I look back on 20th Century and find myself fondly and more often these days reminiscing about the good old days. Does this make me an old fart? Thank goodness, yes it does. Howard Florey invented penicillin, John Logie Baird pioneered the development of mechanical television and a boy at my school invented the burp along sing along. I had a crush on him for the longest time.
Despite the increasingly more sophisticated ways we can talk to each other today, to quote the head warder in the movie Cool Hand Luke ‘What we’ve got here is a failure to communicate.’ And that was said in 1967. How prophetic.
In those good old days if I wanted to be alone with my thoughts for five uninterrupted minutes, I turned off the television, left the phone in its socket and went for a walk. Now there’s no escaping the musical ring tones emanating from the bottom of my bag. Thankfully, that’s as bad as it gets for me. There’s a constant wittering and twittering, texting and instagramming that I’m glad does not involve me. Even if I could get myself to join the cacophony I find it hard enough to keep up this blog; I just cannot imagine what I have to say about my life that would be of interest to anyone else.
I’m predicting that pretty soon there won’t be a need to leave the house. We hardly communicate face to face any more and most of our purchases are made online. I think the next invention has got to be a three dimensional program, like Star Trek’s holo-deck.
Some people greet social media with open arms. I shove my twice accursed mobile phone to the bottom of my bag and run. But I can’t escape it totally. Having happily waved the phone through its various mutations – from brick to slick – my children forced one on me.
That’s when the trouble began. I did beautifully without a phone for years, now I find myself needing one because elderly relatives are suddenly counting on me to stay connected. And lately, if I’m being honest, I’ve been finding it intolerable not to have an immediate answer to a query that I’ve made via text to family and friends. I am hooked now, there’s no going back, but I refuse to upgrade to bigger and shinier toys. They are what I call the Pandora / Trojan Horse effect, gifts at first, sent to make our lives easier and more fun until we realise what the cost is and that they cannot be sent back to where they came from.

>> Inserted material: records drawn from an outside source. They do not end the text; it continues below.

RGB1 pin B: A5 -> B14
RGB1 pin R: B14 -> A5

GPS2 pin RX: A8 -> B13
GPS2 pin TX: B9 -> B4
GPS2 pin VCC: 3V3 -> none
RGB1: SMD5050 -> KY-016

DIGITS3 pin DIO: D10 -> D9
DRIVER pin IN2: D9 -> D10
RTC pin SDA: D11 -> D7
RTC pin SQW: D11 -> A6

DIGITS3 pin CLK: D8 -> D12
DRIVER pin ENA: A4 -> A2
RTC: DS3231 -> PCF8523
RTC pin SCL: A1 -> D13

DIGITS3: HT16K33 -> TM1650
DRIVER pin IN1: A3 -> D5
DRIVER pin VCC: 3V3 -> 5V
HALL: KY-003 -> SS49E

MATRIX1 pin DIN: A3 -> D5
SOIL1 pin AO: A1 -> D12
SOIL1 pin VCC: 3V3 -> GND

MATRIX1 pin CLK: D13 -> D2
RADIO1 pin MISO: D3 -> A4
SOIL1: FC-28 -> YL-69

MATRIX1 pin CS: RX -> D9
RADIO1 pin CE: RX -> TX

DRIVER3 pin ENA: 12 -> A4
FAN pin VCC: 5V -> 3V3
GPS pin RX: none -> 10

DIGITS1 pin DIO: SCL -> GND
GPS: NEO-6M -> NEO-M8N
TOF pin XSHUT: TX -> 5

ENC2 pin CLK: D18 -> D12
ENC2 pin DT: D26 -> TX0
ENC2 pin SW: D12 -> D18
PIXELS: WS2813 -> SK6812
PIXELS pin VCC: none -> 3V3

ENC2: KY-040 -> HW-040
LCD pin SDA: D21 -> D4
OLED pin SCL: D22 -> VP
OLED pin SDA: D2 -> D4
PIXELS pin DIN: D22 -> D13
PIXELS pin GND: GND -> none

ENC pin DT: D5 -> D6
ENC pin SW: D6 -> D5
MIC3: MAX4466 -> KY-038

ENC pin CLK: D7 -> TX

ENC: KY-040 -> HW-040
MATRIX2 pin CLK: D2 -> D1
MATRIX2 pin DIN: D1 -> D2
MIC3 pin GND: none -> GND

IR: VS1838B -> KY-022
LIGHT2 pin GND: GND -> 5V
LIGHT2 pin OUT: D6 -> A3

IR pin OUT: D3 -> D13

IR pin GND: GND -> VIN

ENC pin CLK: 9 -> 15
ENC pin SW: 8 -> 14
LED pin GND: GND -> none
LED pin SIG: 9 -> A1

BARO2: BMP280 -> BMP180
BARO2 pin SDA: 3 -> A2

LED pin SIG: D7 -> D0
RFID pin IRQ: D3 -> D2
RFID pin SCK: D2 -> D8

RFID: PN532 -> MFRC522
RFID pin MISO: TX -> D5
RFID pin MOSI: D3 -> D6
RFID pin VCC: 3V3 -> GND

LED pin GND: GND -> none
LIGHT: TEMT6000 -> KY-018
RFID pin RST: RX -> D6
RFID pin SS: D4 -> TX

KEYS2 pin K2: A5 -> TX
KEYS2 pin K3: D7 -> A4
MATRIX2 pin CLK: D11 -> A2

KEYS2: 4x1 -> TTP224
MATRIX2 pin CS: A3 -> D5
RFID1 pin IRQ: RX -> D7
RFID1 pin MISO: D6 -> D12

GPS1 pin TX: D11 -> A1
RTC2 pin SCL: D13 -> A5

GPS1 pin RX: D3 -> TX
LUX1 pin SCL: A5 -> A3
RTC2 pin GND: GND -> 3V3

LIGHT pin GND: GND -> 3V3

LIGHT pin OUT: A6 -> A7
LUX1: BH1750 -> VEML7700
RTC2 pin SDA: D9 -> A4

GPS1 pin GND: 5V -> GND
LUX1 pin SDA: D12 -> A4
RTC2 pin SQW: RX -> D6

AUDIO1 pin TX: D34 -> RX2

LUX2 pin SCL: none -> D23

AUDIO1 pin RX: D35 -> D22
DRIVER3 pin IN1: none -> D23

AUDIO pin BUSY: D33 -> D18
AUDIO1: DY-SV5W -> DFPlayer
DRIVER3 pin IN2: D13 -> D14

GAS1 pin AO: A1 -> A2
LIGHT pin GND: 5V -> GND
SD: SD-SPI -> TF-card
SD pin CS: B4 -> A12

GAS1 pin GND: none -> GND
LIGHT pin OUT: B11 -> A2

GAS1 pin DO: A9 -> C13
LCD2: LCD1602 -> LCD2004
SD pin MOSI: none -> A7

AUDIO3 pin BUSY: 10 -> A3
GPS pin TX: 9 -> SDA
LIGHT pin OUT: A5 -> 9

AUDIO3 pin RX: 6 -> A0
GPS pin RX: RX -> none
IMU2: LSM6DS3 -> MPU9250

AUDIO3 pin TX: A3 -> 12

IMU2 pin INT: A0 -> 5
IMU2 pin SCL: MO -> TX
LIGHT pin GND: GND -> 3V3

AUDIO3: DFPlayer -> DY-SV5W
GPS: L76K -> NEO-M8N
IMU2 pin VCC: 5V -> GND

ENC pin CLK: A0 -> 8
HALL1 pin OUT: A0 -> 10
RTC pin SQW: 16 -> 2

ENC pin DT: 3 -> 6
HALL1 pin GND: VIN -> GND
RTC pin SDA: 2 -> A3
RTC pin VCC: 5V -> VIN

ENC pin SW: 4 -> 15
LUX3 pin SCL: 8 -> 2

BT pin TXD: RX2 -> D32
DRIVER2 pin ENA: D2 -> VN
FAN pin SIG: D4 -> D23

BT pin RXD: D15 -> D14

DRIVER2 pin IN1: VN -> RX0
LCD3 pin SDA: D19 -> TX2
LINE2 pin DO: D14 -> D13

As I’m writing this I am listening to Paul Simon’s Homeward Bound and humming ‘I’m sitting at the railway station with a ticket for my destination,’ mmhmm. Could he have written the lyrics, do you think, if he’d had to contend with the tap tapping of touch phones and forced to listen to mundane conversations about he said, she said and how are you’s? Perhaps the song would have taken a different angle, all about LOLs, Top Tweets and Trending Topics.